THANK YOU SO MUCH, I feel so lost.
Mama Knows Nutrition · February 7, 2020 at 11:03 am
Hey Tara, if he doesn’t finish his milk you can re-offer at snack time, that’s fine! I do prefer snacks to be in the highchair vs. the floor (mostly to prevent choking hazard- if he’s on the floor he’s more likely to be moving around). As for getting distracted, I would sit with him and give him a break for a minute or two, maybe talk to him or sing a song or something, and then re-direct him to his food.
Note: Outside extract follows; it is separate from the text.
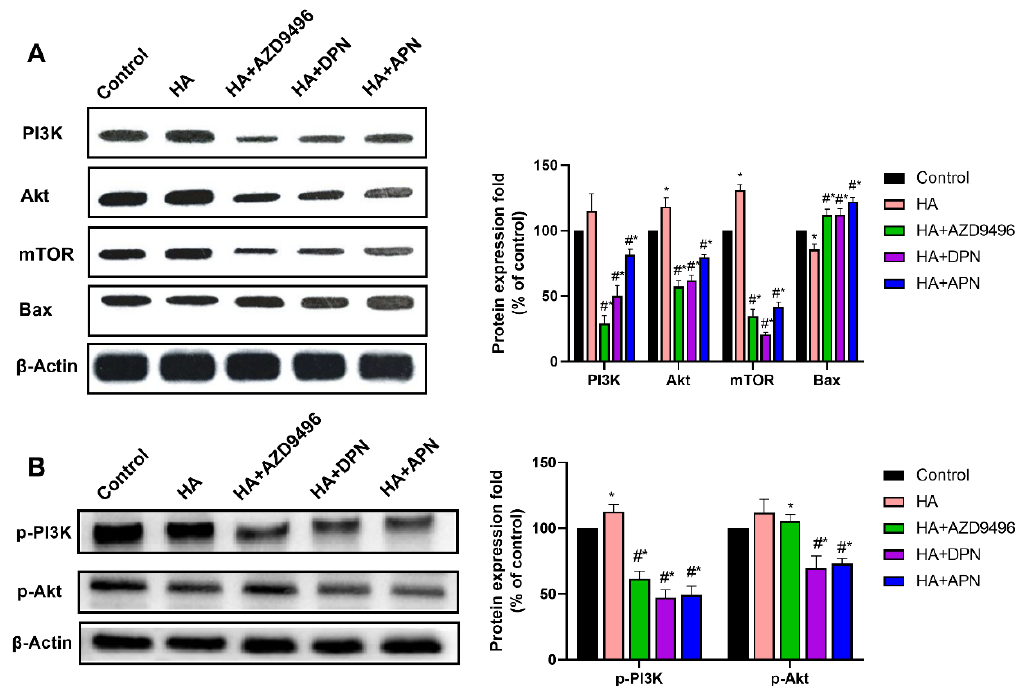
Figure 6. ( A ) Western blot analysis of PI3K, Akt, mTOR and Bax expression level from respective tumor tissues. The antibodies used in this experiment were PI3K (ABP52199), Akt (ABM40276), mTOR (ABP51866) and Bax (ABP55948). ( B ) Western blot analysis of p-PI3K and p-Akt expression levels from respective tumor tissues. The antibodies used in this experiment were p-PI3K(ab182651) and p-Akt(ab81283). The locus of p-PI3K and p-Akt was Y607 and S473 respectively. The results are expressed as a percentage of control, which is set at 100%. Data are presented as the mean ±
But when he’s no longer interested in feeding himself, it could be a sign that he’s not very hungry anymore, so I would just pay attention to that. He may be done after a few bites, and that would be okay. Hard for me to know without being there myself though, of course! And you’re not messing him up, you’re doing great! It’s hard and none of us are perfect in this feeding journey 🙂
JoAnna · November 7, 2019 at 7:23 am
Would you recommend 16-20oz of a non-dairy milk (pea protein) a day as well? Thanks!
Mama Knows Nutrition · November 7, 2019 at 12:54 pm
Hi yep the same amount 🙂
Melinda · January 29, 2020 at 9:18 pm
Thanks for this!!
How do you feel about Oat Milk? Also, how does breastmilk beyond 1 year compare to cows milk or non dairy milk? Would they still get enough calcium/vitamin D depending on how many ounces they drink?
Mama Knows Nutrition · January 30, 2020 at 10:04 am
Oat milk is okay to use like for baking or on occasion but it’s not a good replacement for cows milk or breast milk, it doesn’t have the same nutrition. As for breastmilk beyond 1 year, it’s amazing, but they would need a vitamin D supplement (regardless of how much they drink) because breastmilk is not a good source of vitamin d. Hope that helps!